*Required work*
When you reach the line containing "vacuum cleaner: present" in the entries below, begin reproducing lines exactly, and stop once the line containing "vase: none [458,404,497,469]" is done.

*Data shown*
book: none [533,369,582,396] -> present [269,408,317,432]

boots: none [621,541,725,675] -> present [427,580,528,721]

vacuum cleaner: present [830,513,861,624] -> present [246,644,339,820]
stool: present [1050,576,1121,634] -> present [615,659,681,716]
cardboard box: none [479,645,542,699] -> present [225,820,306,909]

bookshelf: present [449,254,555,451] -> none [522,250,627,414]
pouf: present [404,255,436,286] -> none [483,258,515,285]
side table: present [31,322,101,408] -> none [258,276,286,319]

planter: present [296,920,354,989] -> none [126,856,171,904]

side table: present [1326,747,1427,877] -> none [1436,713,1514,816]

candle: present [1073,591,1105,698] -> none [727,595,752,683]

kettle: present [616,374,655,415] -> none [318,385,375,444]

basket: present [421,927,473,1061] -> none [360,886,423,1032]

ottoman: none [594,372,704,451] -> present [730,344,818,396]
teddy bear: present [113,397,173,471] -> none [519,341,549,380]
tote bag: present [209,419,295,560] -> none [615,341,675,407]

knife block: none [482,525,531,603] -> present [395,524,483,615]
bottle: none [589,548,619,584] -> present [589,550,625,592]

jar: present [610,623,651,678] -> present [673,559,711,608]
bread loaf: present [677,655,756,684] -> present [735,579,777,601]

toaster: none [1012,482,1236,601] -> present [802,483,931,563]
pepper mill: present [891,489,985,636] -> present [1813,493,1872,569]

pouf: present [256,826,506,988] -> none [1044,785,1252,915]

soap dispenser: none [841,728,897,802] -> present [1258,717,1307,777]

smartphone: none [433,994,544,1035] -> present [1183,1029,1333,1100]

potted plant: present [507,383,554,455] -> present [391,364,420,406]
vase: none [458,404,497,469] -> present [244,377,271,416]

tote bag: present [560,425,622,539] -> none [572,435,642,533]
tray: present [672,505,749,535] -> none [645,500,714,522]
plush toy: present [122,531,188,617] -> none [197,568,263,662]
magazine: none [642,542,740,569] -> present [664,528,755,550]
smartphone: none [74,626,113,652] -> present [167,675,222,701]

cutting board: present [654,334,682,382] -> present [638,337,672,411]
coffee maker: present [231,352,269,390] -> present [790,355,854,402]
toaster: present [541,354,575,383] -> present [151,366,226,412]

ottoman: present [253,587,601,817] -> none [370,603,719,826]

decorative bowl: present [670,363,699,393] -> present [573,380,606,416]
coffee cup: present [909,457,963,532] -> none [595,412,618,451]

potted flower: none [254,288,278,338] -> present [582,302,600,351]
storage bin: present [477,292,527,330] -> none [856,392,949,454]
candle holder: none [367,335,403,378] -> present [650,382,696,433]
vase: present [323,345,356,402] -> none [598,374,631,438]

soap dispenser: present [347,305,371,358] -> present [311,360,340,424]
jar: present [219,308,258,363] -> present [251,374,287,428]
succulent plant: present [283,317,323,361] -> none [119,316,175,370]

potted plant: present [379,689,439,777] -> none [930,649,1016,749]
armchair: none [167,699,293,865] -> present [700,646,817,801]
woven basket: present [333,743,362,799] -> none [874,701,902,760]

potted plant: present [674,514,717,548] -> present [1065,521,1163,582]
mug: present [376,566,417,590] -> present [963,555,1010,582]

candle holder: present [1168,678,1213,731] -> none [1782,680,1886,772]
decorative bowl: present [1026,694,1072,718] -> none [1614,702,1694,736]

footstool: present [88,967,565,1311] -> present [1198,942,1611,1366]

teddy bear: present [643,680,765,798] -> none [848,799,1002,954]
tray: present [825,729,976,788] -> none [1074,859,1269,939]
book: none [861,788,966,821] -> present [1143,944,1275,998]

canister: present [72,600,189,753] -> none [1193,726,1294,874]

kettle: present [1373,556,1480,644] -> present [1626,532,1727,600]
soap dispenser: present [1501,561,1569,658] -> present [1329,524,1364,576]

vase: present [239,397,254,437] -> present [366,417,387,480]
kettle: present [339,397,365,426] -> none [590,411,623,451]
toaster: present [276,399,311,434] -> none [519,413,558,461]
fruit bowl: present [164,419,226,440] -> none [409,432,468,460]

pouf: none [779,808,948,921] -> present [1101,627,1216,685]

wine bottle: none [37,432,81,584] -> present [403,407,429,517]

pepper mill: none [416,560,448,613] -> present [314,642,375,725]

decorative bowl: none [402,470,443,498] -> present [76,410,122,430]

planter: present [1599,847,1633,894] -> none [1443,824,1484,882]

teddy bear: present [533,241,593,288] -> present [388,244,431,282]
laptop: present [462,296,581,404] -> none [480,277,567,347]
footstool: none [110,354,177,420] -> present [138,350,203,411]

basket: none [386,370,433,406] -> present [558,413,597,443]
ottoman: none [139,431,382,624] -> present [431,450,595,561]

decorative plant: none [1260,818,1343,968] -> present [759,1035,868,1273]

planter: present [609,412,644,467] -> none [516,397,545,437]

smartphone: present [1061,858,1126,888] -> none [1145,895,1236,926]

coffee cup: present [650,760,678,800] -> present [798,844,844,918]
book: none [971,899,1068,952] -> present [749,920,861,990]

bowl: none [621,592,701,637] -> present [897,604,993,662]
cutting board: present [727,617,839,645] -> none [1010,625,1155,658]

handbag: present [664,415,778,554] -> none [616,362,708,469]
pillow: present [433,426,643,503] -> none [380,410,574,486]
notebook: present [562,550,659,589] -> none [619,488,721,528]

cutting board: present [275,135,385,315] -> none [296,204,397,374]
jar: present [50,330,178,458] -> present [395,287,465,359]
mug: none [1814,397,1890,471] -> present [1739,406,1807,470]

*Response to the task*
vacuum cleaner: present [830,513,861,624] -> present [246,644,339,820]
stool: present [1050,576,1121,634] -> present [615,659,681,716]
cardboard box: none [479,645,542,699] -> present [225,820,306,909]

bookshelf: present [449,254,555,451] -> none [522,250,627,414]
pouf: present [404,255,436,286] -> none [483,258,515,285]
side table: present [31,322,101,408] -> none [258,276,286,319]

planter: present [296,920,354,989] -> none [126,856,171,904]

side table: present [1326,747,1427,877] -> none [1436,713,1514,816]

candle: present [1073,591,1105,698] -> none [727,595,752,683]

kettle: present [616,374,655,415] -> none [318,385,375,444]

basket: present [421,927,473,1061] -> none [360,886,423,1032]

ottoman: none [594,372,704,451] -> present [730,344,818,396]
teddy bear: present [113,397,173,471] -> none [519,341,549,380]
tote bag: present [209,419,295,560] -> none [615,341,675,407]

knife block: none [482,525,531,603] -> present [395,524,483,615]
bottle: none [589,548,619,584] -> present [589,550,625,592]

jar: present [610,623,651,678] -> present [673,559,711,608]
bread loaf: present [677,655,756,684] -> present [735,579,777,601]

toaster: none [1012,482,1236,601] -> present [802,483,931,563]
pepper mill: present [891,489,985,636] -> present [1813,493,1872,569]

pouf: present [256,826,506,988] -> none [1044,785,1252,915]

soap dispenser: none [841,728,897,802] -> present [1258,717,1307,777]

smartphone: none [433,994,544,1035] -> present [1183,1029,1333,1100]

potted plant: present [507,383,554,455] -> present [391,364,420,406]
vase: none [458,404,497,469] -> present [244,377,271,416]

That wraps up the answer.